ISTRUZIONE DI LAVORO:
Trascrivi il brano qui sotto sul sequestro dell'immobile dell'ATERP, partendo dalle parole "A carico dell’Abbruzzese" e fermandoti dopo "11-12-2009.".

ESTRATTO DEL DOCUMENTO:
====================
A carico dell’Abbruzzese è stato emesso decreto di sequestro preventivo per
l’illegittima occupazione di un immobile di proprietà dell’ATERP, che era stato
utilizzato dal Comune e che lo aveva restituito alla società proprietaria in data
11-12-2009.
L’indagato accampa il diritto all’utilizzo del bene sulla base di un contratto di
locazione stipulato nel 2001 tra Abbruzzese Marco (fratello del ricorrente) e
l’ATERP; sul fatto di possedere le chiavi dell’immobile; sulla base di una missiva
in suo possesso, che confermerebbe la consegna a lui delle chiavi dell’immobile

nell’immobile opera l’associazione “Perla Rossa”, a comprova del legittimo
possesso.
A tanto il decreto impugnato oppone logicamente che:
– il contratto intercorso tra Abbruzzese Marco e l’ATERP non aggiunge nulla alla
posizione del ricorrente, salvo spiegare in che modo costui sia venuto in
possesso (illegittimamente) delle chiavi dell’immobile;
– il possesso delle chiavi dell’immobile si spiega con l’abusivo impossessamento
delle stesse da parte dell’Abbruzzese (probabilmente, perché avute dal fratello) e
costituisce proprio l’oggetto della doglianza del querelante ATERP;
– la missiva in possesso del ricorrente è disconosciuta dall’ATERP, la quale
evidenzia che la missiva manca sia del numero di protocollo che del nominativo
del dirigente che l’avrebbe sottoscritta e costituisce l’oggetto materiale del falso
contestato;
– il fatto che nell’immobile operi un’associazione (probabilmente da ricondurre
all’indagato) non significa nulla, salvo confermare che l’immobile è occupato
abusivamente.
====================
(Righe archiviate)
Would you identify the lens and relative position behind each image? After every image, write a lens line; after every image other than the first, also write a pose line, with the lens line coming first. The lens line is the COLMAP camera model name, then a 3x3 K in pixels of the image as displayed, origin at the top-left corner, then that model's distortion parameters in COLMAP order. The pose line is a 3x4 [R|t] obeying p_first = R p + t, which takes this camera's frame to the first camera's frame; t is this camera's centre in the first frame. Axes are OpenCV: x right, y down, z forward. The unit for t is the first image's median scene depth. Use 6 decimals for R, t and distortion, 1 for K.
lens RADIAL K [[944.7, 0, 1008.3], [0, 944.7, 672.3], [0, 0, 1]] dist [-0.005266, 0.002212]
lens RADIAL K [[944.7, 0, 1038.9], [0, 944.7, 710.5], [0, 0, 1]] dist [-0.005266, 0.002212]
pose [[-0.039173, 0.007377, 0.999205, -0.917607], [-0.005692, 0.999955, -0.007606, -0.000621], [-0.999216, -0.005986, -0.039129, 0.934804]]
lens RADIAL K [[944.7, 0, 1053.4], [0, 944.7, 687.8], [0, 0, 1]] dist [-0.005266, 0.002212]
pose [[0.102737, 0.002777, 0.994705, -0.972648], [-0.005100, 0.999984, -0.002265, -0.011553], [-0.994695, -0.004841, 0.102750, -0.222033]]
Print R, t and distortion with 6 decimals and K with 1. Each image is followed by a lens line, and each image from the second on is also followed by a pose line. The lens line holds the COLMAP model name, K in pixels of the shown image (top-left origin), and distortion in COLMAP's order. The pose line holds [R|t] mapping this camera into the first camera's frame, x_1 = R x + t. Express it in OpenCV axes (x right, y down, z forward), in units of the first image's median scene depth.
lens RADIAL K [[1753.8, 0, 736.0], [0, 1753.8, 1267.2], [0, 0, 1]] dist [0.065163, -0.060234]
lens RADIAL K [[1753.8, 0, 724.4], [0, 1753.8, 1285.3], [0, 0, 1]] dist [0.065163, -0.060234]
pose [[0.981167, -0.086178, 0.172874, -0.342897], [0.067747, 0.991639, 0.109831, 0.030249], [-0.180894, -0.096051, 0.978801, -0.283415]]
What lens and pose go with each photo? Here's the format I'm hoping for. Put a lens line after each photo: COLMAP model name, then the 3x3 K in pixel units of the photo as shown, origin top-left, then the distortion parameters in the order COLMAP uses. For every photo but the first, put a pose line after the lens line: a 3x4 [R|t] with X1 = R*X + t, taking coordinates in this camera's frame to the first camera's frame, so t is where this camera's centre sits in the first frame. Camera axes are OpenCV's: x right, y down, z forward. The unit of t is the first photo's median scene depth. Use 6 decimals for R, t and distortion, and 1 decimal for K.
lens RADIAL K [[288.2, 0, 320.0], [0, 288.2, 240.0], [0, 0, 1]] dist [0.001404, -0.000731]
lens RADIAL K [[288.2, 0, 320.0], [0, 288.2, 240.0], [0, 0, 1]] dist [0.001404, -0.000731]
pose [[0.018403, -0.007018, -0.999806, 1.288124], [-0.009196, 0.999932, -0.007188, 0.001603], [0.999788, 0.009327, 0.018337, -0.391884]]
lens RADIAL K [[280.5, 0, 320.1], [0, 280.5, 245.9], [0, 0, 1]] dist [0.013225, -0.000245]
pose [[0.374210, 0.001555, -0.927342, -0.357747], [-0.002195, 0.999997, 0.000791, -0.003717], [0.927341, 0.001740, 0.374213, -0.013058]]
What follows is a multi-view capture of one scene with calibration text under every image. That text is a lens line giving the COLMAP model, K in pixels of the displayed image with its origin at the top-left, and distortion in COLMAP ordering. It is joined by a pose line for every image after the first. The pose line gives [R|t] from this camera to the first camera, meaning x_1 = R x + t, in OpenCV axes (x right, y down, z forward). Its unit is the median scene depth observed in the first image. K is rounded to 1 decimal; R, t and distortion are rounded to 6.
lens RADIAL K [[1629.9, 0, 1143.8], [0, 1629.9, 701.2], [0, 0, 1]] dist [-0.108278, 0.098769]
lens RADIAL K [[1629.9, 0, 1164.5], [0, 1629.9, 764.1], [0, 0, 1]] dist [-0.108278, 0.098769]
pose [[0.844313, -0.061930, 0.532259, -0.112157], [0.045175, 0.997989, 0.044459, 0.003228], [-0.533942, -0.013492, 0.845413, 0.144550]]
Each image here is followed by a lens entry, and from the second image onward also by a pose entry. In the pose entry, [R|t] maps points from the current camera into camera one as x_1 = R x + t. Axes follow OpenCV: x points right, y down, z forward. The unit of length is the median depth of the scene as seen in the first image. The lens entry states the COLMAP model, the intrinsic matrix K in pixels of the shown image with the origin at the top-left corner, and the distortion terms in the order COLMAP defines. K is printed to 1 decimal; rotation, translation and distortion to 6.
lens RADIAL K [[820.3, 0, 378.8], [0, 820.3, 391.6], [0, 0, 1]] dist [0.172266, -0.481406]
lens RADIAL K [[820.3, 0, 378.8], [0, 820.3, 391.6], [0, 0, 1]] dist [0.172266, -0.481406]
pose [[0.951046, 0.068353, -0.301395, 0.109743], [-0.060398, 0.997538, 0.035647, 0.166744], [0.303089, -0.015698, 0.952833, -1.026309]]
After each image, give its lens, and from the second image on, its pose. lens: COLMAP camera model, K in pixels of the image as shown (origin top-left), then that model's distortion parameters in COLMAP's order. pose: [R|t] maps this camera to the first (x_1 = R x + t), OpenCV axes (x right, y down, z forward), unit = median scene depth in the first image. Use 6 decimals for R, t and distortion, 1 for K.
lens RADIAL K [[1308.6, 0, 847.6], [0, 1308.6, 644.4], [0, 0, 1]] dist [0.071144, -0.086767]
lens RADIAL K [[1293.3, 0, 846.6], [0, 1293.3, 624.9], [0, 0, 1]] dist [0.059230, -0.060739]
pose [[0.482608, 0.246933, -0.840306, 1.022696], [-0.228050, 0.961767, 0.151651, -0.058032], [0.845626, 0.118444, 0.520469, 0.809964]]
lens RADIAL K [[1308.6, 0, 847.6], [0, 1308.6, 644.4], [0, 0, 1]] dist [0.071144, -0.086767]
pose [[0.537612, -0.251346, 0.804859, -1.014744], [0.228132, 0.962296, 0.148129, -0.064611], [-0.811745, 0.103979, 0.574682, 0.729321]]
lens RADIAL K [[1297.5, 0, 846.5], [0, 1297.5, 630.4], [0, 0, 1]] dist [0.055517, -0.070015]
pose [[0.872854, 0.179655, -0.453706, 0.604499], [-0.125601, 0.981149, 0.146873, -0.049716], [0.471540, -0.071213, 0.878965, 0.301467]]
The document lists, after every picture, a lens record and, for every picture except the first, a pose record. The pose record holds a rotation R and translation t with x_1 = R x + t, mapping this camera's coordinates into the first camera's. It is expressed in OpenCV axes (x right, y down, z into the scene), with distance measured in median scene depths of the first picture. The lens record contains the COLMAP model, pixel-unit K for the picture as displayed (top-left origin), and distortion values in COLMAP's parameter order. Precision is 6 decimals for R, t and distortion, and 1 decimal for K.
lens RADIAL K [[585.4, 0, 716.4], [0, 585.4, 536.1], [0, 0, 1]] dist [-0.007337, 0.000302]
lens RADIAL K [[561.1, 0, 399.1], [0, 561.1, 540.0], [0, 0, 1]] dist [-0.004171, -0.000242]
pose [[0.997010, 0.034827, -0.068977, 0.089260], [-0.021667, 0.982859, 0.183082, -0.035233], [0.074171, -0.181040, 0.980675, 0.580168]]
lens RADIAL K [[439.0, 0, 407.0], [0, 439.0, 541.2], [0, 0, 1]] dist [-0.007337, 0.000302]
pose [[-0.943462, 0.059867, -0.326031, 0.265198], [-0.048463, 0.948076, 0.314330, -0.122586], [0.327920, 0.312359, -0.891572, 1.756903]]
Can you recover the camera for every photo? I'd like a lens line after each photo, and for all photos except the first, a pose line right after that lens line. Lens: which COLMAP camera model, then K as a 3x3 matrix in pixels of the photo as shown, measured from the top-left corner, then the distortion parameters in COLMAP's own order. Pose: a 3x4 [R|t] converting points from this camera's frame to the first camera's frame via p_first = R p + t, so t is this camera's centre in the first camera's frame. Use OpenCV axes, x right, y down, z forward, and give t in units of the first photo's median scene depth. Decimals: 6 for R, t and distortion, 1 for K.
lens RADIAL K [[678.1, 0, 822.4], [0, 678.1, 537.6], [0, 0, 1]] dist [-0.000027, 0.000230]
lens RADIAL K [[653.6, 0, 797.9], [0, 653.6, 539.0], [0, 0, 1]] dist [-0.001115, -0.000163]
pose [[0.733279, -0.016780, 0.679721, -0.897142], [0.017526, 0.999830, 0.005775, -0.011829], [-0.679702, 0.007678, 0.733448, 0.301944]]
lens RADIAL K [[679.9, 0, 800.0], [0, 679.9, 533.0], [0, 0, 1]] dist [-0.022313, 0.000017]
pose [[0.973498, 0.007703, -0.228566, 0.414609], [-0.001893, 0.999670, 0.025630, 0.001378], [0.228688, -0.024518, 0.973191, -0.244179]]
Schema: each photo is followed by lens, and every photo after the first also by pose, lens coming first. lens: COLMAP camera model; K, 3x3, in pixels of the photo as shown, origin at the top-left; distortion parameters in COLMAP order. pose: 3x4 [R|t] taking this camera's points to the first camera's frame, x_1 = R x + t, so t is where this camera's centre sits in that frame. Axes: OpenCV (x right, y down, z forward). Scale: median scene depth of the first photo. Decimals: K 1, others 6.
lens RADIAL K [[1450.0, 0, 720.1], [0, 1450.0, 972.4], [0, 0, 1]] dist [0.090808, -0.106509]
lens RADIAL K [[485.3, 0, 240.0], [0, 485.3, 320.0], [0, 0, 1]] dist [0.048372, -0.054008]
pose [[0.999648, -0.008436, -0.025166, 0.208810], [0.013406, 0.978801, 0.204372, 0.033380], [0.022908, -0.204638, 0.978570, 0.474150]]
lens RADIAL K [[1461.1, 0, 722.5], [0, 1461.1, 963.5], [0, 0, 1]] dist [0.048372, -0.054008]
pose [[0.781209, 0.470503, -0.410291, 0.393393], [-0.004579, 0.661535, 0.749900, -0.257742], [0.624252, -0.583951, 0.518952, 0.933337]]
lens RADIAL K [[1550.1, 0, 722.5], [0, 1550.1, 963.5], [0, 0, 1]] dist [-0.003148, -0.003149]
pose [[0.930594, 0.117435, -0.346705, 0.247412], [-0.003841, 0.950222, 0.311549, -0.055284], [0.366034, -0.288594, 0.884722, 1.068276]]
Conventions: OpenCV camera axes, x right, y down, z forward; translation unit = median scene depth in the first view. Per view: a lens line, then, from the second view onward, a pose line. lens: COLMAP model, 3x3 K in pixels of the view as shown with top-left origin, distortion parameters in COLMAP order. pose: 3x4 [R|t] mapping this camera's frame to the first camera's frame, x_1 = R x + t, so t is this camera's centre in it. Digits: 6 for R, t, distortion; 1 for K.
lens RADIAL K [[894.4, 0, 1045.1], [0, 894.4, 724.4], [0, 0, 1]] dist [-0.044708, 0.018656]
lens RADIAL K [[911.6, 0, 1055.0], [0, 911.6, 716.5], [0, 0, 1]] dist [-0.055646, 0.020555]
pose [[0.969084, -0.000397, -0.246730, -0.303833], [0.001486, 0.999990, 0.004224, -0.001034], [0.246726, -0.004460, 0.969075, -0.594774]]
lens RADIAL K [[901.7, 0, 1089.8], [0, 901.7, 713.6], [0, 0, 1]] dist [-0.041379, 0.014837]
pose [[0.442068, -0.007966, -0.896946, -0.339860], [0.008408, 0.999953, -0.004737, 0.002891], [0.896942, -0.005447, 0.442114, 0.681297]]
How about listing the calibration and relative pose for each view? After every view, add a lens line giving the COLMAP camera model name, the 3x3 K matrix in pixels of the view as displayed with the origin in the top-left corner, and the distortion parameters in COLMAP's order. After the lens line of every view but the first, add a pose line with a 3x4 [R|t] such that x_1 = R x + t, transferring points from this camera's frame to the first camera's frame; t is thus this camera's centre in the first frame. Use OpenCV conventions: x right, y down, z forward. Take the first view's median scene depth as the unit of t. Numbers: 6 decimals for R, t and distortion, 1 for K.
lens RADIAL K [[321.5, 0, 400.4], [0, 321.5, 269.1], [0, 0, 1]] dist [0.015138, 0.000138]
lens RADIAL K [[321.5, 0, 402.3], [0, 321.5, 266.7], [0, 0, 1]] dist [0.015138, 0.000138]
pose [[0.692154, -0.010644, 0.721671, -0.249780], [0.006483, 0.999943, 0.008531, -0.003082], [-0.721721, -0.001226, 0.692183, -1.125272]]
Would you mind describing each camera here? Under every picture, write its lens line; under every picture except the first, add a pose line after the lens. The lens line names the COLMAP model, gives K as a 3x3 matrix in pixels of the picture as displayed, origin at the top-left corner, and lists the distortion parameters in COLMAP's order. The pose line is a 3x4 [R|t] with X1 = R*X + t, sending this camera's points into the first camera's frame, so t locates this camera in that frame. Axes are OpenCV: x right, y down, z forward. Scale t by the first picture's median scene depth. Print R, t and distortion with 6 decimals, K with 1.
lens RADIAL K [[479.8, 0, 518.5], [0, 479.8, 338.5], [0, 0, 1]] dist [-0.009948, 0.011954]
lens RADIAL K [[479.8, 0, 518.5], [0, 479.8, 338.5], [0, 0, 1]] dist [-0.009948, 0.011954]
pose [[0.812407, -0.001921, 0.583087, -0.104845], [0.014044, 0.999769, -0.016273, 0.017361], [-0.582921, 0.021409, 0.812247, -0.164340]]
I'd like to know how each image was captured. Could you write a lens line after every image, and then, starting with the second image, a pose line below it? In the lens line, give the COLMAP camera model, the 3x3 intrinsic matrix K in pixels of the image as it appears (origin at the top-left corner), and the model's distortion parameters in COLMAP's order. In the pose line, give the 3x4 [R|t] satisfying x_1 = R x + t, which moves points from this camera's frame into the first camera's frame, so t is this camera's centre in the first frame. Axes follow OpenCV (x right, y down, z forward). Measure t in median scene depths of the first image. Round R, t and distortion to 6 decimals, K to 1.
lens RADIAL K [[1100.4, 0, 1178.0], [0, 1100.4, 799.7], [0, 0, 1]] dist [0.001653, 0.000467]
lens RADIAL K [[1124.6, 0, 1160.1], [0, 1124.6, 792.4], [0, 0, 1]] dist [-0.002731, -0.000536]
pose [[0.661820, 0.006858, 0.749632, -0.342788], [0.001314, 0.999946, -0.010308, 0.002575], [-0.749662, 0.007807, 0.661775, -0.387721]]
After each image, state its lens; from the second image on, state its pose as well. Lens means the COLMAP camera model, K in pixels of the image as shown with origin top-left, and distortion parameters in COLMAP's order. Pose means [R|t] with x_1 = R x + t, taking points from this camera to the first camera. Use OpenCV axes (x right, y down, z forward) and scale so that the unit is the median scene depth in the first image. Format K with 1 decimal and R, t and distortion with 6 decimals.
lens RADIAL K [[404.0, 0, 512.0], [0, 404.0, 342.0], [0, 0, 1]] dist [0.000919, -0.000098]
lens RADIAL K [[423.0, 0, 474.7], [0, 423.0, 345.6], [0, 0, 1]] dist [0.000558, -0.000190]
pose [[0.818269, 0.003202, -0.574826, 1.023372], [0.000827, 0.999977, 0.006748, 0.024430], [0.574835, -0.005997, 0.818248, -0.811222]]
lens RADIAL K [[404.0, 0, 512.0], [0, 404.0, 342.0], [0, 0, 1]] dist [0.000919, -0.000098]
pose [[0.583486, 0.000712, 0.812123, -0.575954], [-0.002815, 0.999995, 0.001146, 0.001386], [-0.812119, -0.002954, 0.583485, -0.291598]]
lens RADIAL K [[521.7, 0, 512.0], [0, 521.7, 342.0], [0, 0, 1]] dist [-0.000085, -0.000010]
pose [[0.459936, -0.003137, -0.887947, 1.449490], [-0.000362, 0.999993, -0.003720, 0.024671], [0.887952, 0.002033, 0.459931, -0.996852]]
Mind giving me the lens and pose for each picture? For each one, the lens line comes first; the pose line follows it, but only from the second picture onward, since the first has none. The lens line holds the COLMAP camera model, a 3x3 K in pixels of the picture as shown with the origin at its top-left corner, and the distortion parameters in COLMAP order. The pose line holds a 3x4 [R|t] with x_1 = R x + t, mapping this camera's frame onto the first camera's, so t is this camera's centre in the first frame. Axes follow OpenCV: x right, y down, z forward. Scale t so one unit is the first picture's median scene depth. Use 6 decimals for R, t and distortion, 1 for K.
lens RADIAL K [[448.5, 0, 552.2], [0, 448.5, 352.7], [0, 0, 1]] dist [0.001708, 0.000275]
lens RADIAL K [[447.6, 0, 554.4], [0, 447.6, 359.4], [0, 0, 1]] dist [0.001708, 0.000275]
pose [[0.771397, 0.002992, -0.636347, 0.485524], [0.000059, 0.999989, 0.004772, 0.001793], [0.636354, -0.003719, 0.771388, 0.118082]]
====================
RISPOSTA ATTESA:
A carico dell’Abbruzzese è stato emesso decreto di sequestro preventivo per
l’illegittima occupazione di un immobile di proprietà dell’ATERP, che era stato
utilizzato dal Comune e che lo aveva restituito alla società proprietaria in data
11-12-2009.